# Record set
▬▬▬▬▬▬
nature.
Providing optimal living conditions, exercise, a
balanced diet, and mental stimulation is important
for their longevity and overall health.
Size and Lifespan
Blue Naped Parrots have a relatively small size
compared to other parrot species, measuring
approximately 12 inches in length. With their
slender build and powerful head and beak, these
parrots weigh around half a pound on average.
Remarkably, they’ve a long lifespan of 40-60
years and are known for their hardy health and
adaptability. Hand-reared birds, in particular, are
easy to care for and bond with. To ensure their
▬▬▬▬▬▬
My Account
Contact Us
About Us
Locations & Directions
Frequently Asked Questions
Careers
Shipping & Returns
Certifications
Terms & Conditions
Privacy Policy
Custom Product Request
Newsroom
▬▬▬▬▬▬
# Problem description
The answer is the lines above between the line holding "approximately 12 inches in length. With their" and the line holding "easy to care", inclusive, each written out exactly, and no others.

# Output
approximately 12 inches in length. With their
slender build and powerful head and beak, these
parrots weigh around half a pound on average.
Remarkably, they’ve a long lifespan of 40-60
years and are known for their hardy health and
adaptability. Hand-reared birds, in particular, are
easy to care for and bond with. To ensure their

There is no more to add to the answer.